LAST NIGHT I SAW YOU SMILING
Directed by Kavich Neang- International Documentary Feature Competition
- Cambodia, France
- Architecture/Urbanism, Arthouse, Documentary, History, Human Rights, International, Social Issues
- Khmer
- Subtitled
- 2019
- 78 mins
- West Coast premiere
Filmmakers in attendance.
The past is not a foreign country. We live through our present bearing the impact of our histories, both personal and collective, in our hearts, our minds, and our bodies. Director Kavich Neang’s documentary feature debut captures beautifully this oft-elusive sentiment through a experimental love letter to Phnom Penh and his Cambodia.
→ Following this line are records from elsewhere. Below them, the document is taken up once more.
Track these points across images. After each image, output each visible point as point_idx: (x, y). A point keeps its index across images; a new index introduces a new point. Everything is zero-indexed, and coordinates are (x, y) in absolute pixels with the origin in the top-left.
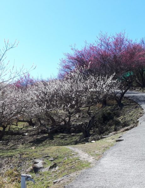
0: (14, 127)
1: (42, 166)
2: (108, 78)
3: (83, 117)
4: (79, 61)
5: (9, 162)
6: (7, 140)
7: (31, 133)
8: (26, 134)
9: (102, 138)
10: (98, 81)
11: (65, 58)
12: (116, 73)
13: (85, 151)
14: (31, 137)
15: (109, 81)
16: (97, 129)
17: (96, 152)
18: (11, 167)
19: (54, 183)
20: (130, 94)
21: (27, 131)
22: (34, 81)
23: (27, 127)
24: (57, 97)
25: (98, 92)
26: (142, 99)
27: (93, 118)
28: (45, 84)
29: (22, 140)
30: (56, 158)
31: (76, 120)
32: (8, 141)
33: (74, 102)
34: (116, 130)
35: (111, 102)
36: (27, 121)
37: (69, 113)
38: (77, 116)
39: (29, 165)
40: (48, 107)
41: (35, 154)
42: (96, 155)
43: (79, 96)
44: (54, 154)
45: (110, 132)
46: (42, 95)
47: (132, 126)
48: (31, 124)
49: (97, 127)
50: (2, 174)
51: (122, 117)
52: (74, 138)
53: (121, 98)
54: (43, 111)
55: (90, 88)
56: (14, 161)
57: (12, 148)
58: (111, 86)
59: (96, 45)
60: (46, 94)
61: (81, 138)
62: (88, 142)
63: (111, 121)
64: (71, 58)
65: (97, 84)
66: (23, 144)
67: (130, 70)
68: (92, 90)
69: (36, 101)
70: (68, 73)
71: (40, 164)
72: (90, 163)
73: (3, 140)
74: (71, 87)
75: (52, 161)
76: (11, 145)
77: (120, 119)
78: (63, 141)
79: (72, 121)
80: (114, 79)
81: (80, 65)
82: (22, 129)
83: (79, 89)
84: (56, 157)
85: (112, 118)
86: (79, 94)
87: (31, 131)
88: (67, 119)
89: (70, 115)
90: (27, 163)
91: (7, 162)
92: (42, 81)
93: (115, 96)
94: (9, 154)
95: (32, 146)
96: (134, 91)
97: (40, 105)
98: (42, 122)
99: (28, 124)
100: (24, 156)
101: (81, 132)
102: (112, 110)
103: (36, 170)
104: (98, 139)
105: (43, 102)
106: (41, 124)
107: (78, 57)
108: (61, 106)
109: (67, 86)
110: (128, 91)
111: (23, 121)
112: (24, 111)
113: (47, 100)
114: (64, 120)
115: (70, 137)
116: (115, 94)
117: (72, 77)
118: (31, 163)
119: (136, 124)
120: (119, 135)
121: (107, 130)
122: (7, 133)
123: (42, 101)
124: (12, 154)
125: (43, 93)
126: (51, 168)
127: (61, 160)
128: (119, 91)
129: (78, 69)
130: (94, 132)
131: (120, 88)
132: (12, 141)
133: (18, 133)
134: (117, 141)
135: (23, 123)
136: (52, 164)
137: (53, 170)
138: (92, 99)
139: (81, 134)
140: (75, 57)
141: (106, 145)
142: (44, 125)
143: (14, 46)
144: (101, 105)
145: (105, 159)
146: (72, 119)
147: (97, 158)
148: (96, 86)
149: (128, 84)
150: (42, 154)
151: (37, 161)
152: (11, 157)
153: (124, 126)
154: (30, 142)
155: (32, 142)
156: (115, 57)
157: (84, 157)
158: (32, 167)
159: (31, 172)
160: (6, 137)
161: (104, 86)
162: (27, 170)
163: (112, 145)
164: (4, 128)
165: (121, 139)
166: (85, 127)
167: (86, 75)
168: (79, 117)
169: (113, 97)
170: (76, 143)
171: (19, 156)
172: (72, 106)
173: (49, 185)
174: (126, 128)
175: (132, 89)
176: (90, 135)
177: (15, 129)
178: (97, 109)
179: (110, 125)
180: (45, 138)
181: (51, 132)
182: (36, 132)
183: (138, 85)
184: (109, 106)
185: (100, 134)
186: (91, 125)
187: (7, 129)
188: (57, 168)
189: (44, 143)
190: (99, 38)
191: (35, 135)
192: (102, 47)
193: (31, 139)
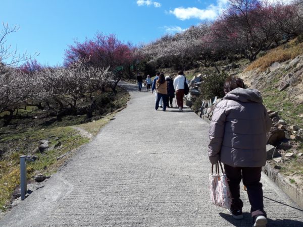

As a member of the Anti-Archive film collective in Southeast Asia, Neang, along with his peers, Davy Chou, Steve Chen and Sungho Park, among others, sets out to present a more holistic historical record by privileging artistic and personal cinematic modes of storytelling that often blur the lines of reality and fiction. Through this approach, he renders the seemingly mundane into the fantastical. What does it mean to call a place, thing, or in this case, a building “historical?” The typical delineation conjures up visions of cataclysmic events as markers of historical importance. Instead, Neang peers under the foundation, to look at what is unseen, and asks us to entertain another view, one sustained through affect and our senses.
Neang’s site-specific filmic record of the last days of the White Building, a housing tenement and artist colony from before the days of the Khmer Rouge, one of those cataclysmic events, strikes a personal chord since he himself grew up in this tight-knit community. Recently purchased by a Japanese corporation and ordered to vacate the premises before its demolition, Neang explores this potential erasure of a seminal page of the cultural record. Among his cine-interventions, he interviews his own parents and other elder residents who lived through the darkest days of Pol Pot. Though these accounts remain expectedly bleak to some degree, there is also tremendous light and joy within many of these recollections. Through naturalistic light, sounds, and tableaux vivant long takes, these historical witnesses speak volumes without actually speaking words. Lives go on in a time of war and in our current peacetime, we can certainly overcome. —Lindy Leong
Co-presented with Community Partners: Cambodia Town Film Festival, Laos Angeles
CREDITS
Director, Director of Photography: Kavich Neang
Producer: Davy Chou, Daniel Mattes
Co-Producer: Marine Arrighi De Casanova
Associate Producer: Steve Chen, Park Sungho
Editor: Félix Rehm
Sound Designer, Music Composer: Vincent Villa
Production Manager: Danech San
Colorist: Nuttacha Khajornkaitsakul
Preceded By
A MILLION YEARS
Directed by Danech San
A young woman recounts stories of her past experiences, finding enchantment in the flows of the river and the trees on the mountains nearby.